Being a working couple means sharing responsibilities at home. It can sometimes be hard to combine work with childcare and other responsibilities when you have two young children. For us the most important thing is to respect each other’s work and support each other.
As a parent, you feel guilty if you don’t spend enough time with your kids, but as an academic you always feel that you don’t have enough time to complete your work. Our biggest revelation has been that the two are not mutually exclusive, and after finding the right balance between responsibilities at home and at work, the resulting experience is very harmonious and satisfying. Here in Leeds we found the right work environment and support from colleagues that helped us find that balance. The facilities at the University have helped too. Having a nursery on campus was a great relief for us and has practical benefits.
Yoselin is a Lecturer in the School of Biology. She specializes in Plant Sciences, with a focus in the regulation of intercellular communication and plant development. Her research has been published in prestigious journals including Developmental Cell, PNAS and the Plant Cell. Yoselin worked in the Faculty since 2013, starting as Academic Fellow. She was born in Cuba but studied her degree at the University of Cordoba, Spain and as a postdoctoral researcher she worked at Cold Spring Harbor Laboratory in New York and at the John Innes Centre in Norwich, UK. Besides research, Yoselin holds several administrative roles including Faculty Equality and Diversity coordinator, Deputy Admission officer and EPSRC Associate Peer Review College member. Yoselin is also a Fellow of the Higher Education Academy.

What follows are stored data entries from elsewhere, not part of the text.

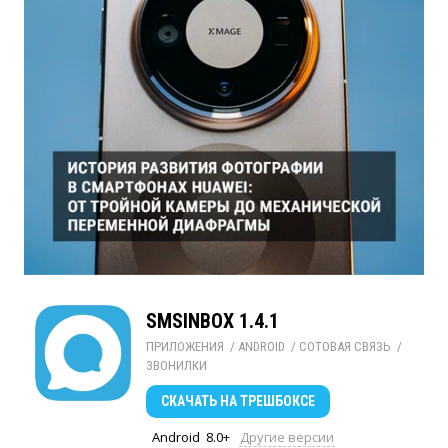
SMSINBOX 1.4.1
ПРИЛОЖЕНИЯ
/ 
ANDROID
/ 
СОТОВАЯ СВЯЗЬ
/ 
ЗВОНИЛКИ
СКАЧАТЬ
НА ТРЕШБОКСЕ
Android
8.0+
Другие версии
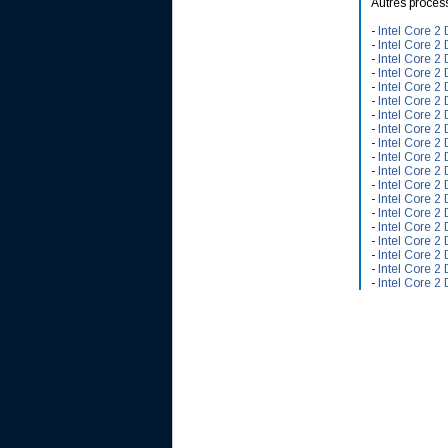
Autres proces
-
Intel Core 2
-
Intel Core 2
-
Intel Core 2
-
Intel Core 2
-
Intel Core 2
-
Intel Core 2
-
Intel Core 2
-
Intel Core 2
-
Intel Core 2
-
Intel Core 2
-
Intel Core 2
-
Intel Core 2
-
Intel Core 2
-
Intel Core 2
-
Intel Core 2
-
Intel Core 2
-
Intel Core 2
-
Intel Core 2
-
Intel Core 2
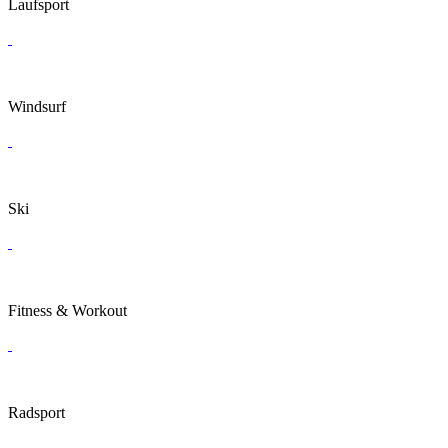
Laufsport
Windsurf
Ski
Fitness & Workout
Radsport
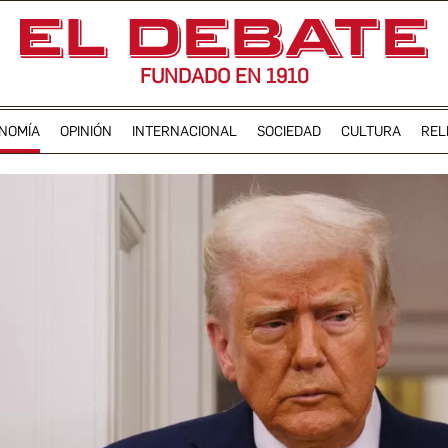
FUNDADO EN 1910
NOMÍA
OPINIÓN
INTERNACIONAL
SOCIEDAD
CULTURA
REL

"My partner and I learned that I was pregnant 4 months after starting my Academic Fellow position at the University of Leeds. This was a very stressful time as you can imagine and my partner was working in Norwich, thus I was basically on my own. Thankfully, he decided to leave his job and help when my daughter Jessica was born. That also meant that I was the only earner in the family therefore I've had a short period of maternity leave lasting only 4 months. I feel fortunate that Jessica got a place at the University nursery really early thus I could come back to work while still be able to visit her several times a day for breastfeeding. I had good support at home from my partner and in the Faculty from some of my colleagues but still it was really difficult to combine motherhood demands with the grant writing, lecturing, tutoring and leading a research lab for the first time. Now I feel proud that I could manage all these responsibilities and at the same time to get funding for my research and undertake other administrative roles at the School and Faculty level. I must have done something right as I passed my probation a year earlier than expected and became since few months a Lecturer in Plant sciences. Jessica is now 3 and although it is still complicated to have a good life-work balance, I feel settling nicely on my very different roles. My partner is also back to work so not more nice dinners and legs up in the chair when I am back from work!"